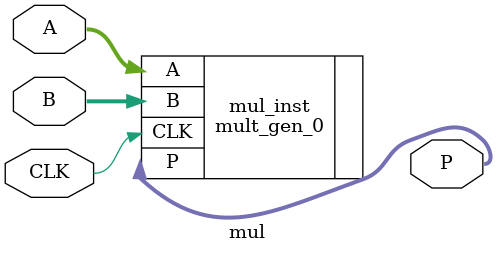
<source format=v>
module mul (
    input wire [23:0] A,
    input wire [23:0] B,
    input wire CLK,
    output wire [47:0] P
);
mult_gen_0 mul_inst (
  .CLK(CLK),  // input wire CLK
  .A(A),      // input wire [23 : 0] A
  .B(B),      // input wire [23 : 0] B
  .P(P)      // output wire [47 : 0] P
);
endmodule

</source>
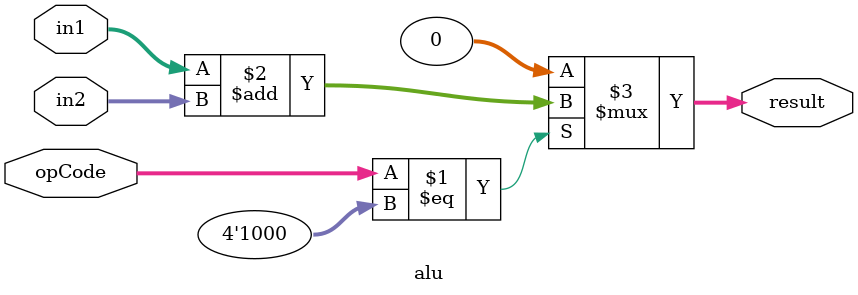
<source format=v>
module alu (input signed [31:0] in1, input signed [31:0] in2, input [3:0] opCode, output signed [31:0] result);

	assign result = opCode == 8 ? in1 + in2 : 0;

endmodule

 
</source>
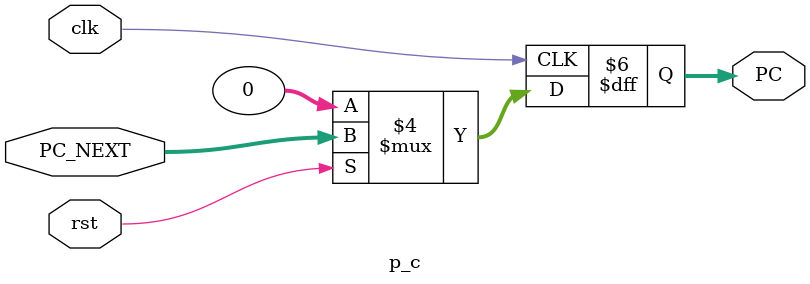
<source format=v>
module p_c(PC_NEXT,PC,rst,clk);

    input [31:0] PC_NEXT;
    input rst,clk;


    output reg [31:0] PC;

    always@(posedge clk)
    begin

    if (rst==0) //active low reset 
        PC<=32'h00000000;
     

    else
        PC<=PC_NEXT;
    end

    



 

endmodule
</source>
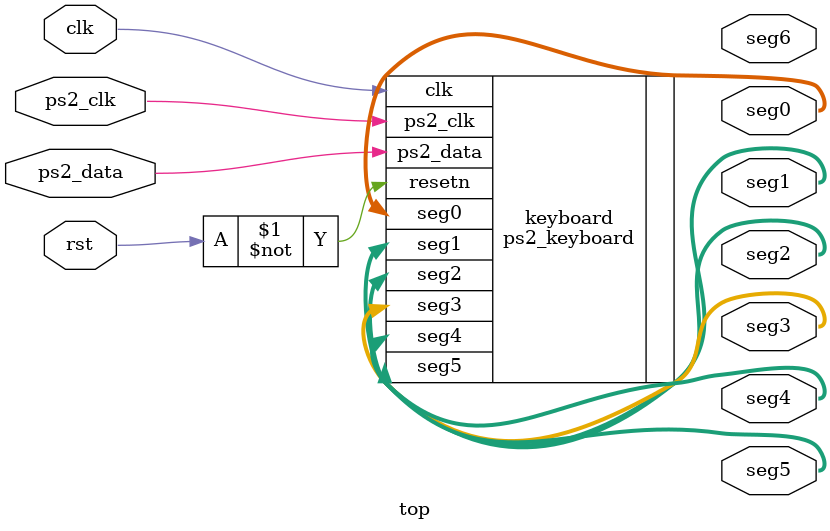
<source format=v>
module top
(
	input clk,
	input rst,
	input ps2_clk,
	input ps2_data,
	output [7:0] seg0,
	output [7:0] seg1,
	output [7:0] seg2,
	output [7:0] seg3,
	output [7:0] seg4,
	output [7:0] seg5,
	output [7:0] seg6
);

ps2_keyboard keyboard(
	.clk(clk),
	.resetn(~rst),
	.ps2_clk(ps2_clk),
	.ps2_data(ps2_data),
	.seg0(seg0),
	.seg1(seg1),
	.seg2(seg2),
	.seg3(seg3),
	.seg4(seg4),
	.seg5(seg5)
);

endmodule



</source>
----------
• What you are asked to do
When you reach the line that contains "wire [23 : 0] B", start copying the listing word for word and stop only after its last line, without any pictures.

• Completed exercise
  .B(B),      // input wire [23 : 0] B
  .P(P)      // output wire [47 : 0] P
);
endmodule

</source>
<source format=v>
module alu (input signed [31:0] in1, input signed [31:0] in2, input [3:0] opCode, output signed [31:0] result);

	assign result = opCode == 8 ? in1 + in2 : 0;

endmodule

 
</source>
<source format=v>
module p_c(PC_NEXT,PC,rst,clk);

    input [31:0] PC_NEXT;
    input rst,clk;


    output reg [31:0] PC;

    always@(posedge clk)
    begin

    if (rst==0) //active low reset 
        PC<=32'h00000000;
     

    else
        PC<=PC_NEXT;
    end

    



 

endmodule
</source>
<source format=v>
module top
(
	input clk,
	input rst,
	input ps2_clk,
	input ps2_data,
	output [7:0] seg0,
	output [7:0] seg1,
	output [7:0] seg2,
	output [7:0] seg3,
	output [7:0] seg4,
	output [7:0] seg5,
	output [7:0] seg6
);

ps2_keyboard keyboard(
	.clk(clk),
	.resetn(~rst),
	.ps2_clk(ps2_clk),
	.ps2_data(ps2_data),
	.seg0(seg0),
	.seg1(seg1),
	.seg2(seg2),
	.seg3(seg3),
	.seg4(seg4),
	.seg5(seg5)
);

endmodule



</source>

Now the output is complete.